▶ [Text provided]

Content starts

- Exterior view from Entrance B of the station.

General information
- Other names: Malay: كونلاي (Jawi); Chinese: 康莱; Tamil: கோன்லே; ;
- Location: Jalan Stonor, Bukit Bintang 50450 Kuala Lumpur Malaysia
- System: Rapid KL
- Owner: MRT Corp
- Operator: Rapid Rail
- Line: 12 Putrajaya Line
- Platforms: 1 island platform
- Tracks: 2

Construction
- Structure type: Underground
- Depth: 30.5 metres (100 ft)
- Parking: Not available
- Accessible: Yes

Other information
- Status: Operational
- Station code: PY22

History
- Opened: 16 March 2023; 3 years ago

Services
| Preceding station |  |  |  | Following station |
| Persiaran KLCC towards Kwasa Damansara |  | Putrajaya Line |  | Tun Razak Exchange towards Putrajaya Sentral |

Location

= Conlay MRT station =

Railway station in Bukit Bintang, Malaysia

The Conlay MRT station, or Conlay–Kompleks Kraf MRT station under the station naming rights programme, is a mass rapid transit (MRT) station in the Bukit Bintang subdistrict of central Kuala Lumpur, Malaysia. It is one of the stations on the MRT Putrajaya Line.

Content ends

▶ [What to do]
1. List every other name given for the station in the Conlay MRT station article, with the language or script shown for each.
2. According to the Conlay MRT station article, how deep is the station?
3. Carry on writing the Conlay MRT station article from its final sentence.
None of the material is needed for these tasks.

▶ [Extracted information]
Content starts

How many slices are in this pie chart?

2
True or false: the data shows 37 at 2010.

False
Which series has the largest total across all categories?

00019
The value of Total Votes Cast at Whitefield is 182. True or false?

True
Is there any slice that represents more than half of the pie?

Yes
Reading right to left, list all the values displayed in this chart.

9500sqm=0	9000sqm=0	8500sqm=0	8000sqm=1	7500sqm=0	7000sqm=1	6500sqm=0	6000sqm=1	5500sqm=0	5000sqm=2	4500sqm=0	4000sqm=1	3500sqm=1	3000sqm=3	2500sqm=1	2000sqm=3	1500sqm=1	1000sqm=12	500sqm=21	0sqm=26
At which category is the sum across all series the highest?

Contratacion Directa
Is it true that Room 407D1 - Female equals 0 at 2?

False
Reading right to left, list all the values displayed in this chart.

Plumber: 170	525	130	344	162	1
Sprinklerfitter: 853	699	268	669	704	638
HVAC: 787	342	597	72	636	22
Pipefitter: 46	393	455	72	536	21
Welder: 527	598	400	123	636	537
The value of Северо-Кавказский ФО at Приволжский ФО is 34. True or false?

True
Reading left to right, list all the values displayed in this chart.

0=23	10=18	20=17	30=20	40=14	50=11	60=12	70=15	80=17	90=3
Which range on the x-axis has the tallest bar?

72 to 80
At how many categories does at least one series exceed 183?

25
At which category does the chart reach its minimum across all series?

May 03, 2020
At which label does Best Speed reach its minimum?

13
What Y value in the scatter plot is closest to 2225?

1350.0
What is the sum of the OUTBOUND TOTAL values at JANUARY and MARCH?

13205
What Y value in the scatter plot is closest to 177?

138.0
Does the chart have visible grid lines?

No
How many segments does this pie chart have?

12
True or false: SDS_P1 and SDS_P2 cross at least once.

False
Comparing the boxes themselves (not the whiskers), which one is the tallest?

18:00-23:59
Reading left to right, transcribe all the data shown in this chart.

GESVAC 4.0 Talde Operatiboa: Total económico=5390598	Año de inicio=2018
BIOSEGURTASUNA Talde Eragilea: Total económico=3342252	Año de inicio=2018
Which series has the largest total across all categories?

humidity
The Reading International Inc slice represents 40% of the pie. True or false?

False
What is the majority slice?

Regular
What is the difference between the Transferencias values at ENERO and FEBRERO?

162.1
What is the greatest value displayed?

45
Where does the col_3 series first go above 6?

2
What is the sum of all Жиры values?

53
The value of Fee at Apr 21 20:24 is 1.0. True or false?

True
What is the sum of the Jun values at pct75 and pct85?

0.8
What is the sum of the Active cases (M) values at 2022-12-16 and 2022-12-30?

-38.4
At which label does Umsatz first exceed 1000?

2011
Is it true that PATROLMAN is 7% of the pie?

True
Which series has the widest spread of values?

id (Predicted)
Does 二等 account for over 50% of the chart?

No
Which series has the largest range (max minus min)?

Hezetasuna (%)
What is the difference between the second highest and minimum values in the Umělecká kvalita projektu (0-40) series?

Content ends

▶ [Exercise answers]
1.
- كونلاي (Malay, Jawi)
- 康莱 (Chinese)
- கோன்லே (Tamil)

2. 30.5 metres (100 ft).

3.
The station commenced operations on 16 March 2023.

==Station features==
=== Station location ===
The station is located on Jalan Stonor and is near its namesake, Jalan Conlay.

Nearby landmarks include the Royale Chulan Hotel, Kuala Lumpur Crafts' Complex and Rumah Penghulu Abu Seman.

Pavilion Kuala Lumpur is a 750-metre walk away, allowing access to the Bukit Bintang MRT station and Bukit Bintang Monorail station.

=== Exits and entrances ===
There are two entrances for this station. Both of the entrances are located on opposite sides of each other, Entrance A to the north and Entrance B to the south.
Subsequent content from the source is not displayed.